• [INPUT]:
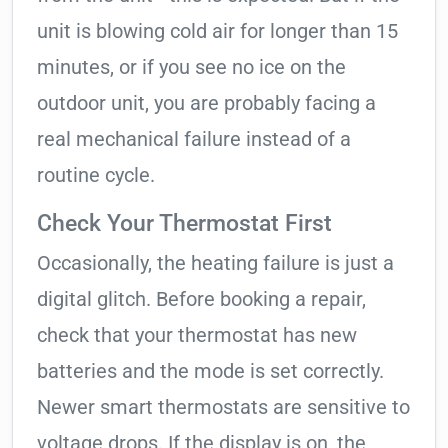
unit is blowing cold air for longer than 15
minutes, or if you see no ice on the
outdoor unit, you are probably facing a
real mechanical failure instead of a
routine cycle.
Check Your Thermostat First
Occasionally, the heating failure is just a
digital glitch. Before booking a repair,
check that your thermostat has new
batteries and the mode is set correctly.
Newer smart thermostats are sensitive to
voltage drops. If the display is on, the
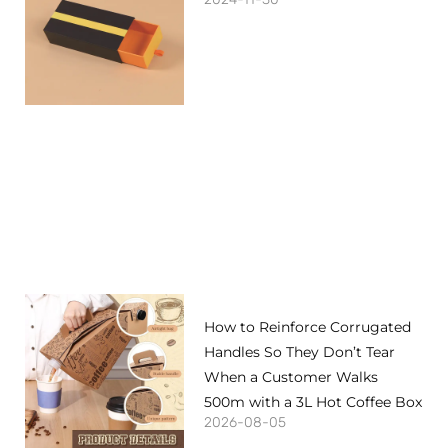
How to Reinforce Corrugated
Handles So They Don’t Tear
When a Customer Walks
500m with a 3L Hot Coffee Box
2026-08-05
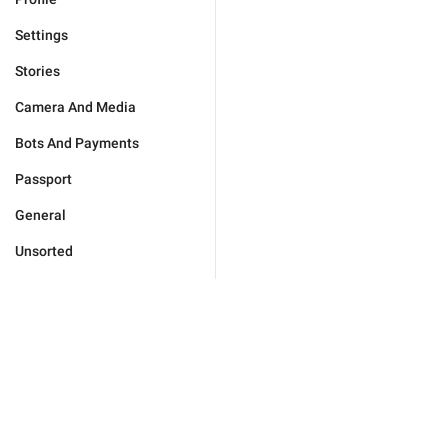
Settings
Stories
Camera And Media
Bots And Payments
Passport
General
Unsorted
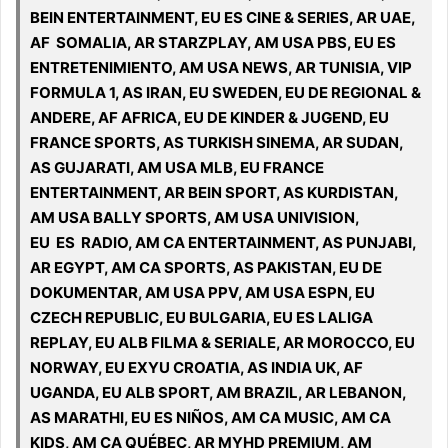
BEIN ENTERTAINMENT, EU ES CINE & SERIES, AR UAE,
AF SOMALIA, AR STARZPLAY, AM USA PBS, EU ES
ENTRETENIMIENTO, AM USA NEWS, AR TUNISIA, VIP
FORMULA 1, AS IRAN, EU SWEDEN, EU DE REGIONAL &
ANDERE, AF AFRICA, EU DE KINDER & JUGEND, EU
FRANCE SPORTS, AS TURKISH SINEMA, AR SUDAN,
AS GUJARATI, AM USA MLB, EU FRANCE
ENTERTAINMENT, AR BEIN SPORT, AS KURDISTAN,
AM USA BALLY SPORTS, AM USA UNIVISION,
EU ES RADIO, AM CA ENTERTAINMENT, AS PUNJABI,
AR EGYPT, AM CA SPORTS, AS PAKISTAN, EU DE
DOKUMENTAR, AM USA PPV, AM USA ESPN, EU
CZECH REPUBLIC, EU BULGARIA, EU ES LALIGA
REPLAY, EU ALB FILMA & SERIALE, AR MOROCCO, EU
NORWAY, EU EXYU CROATIA, AS INDIA UK, AF
UGANDA, EU ALB SPORT, AM BRAZIL, AR LEBANON,
AS MARATHI, EU ES NIÑOS, AM CA MUSIC, AM CA
KIDS, AM CA QUÉBEC, AR MYHD PREMIUM, AM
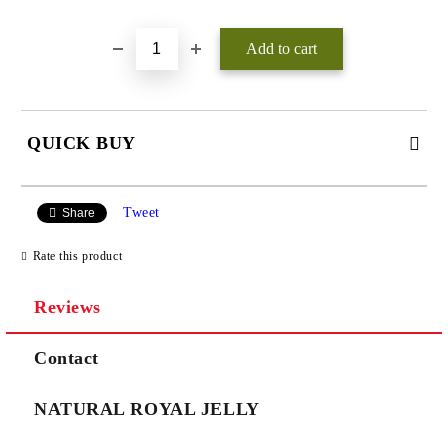
QUICK BUY
JUST 3 FIELDS TO FILL IN
Tweet
Share
Rate this product
Reviews
We will contact you to finalize the order
Contact
NATURAL ROYAL JELLY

• [YOUR ASSIGNMENT]:
Look above for the line with "real mechanical failure instead of a" and the line with "AR EGYPT, AM CA SPORTS, AS PAKISTAN, EU DE". Give again exactly those two lines and all lines between them, pictures excluded.

• [TASK ANSWER]:
real mechanical failure instead of a
routine cycle.
Check Your Thermostat First
Occasionally, the heating failure is just a
digital glitch. Before booking a repair,
check that your thermostat has new
batteries and the mode is set correctly.
Newer smart thermostats are sensitive to
voltage drops. If the display is on, the
How to Reinforce Corrugated
Handles So They Don’t Tear
When a Customer Walks
500m with a 3L Hot Coffee Box
2026-08-05
Settings
Stories
Camera And Media
Bots And Payments
Passport
General
Unsorted
BEIN ENTERTAINMENT, EU ES CINE & SERIES, AR UAE,
AF SOMALIA, AR STARZPLAY, AM USA PBS, EU ES
ENTRETENIMIENTO, AM USA NEWS, AR TUNISIA, VIP
FORMULA 1, AS IRAN, EU SWEDEN, EU DE REGIONAL &
ANDERE, AF AFRICA, EU DE KINDER & JUGEND, EU
FRANCE SPORTS, AS TURKISH SINEMA, AR SUDAN,
AS GUJARATI, AM USA MLB, EU FRANCE
ENTERTAINMENT, AR BEIN SPORT, AS KURDISTAN,
AM USA BALLY SPORTS, AM USA UNIVISION,
EU ES RADIO, AM CA ENTERTAINMENT, AS PUNJABI,
AR EGYPT, AM CA SPORTS, AS PAKISTAN, EU DE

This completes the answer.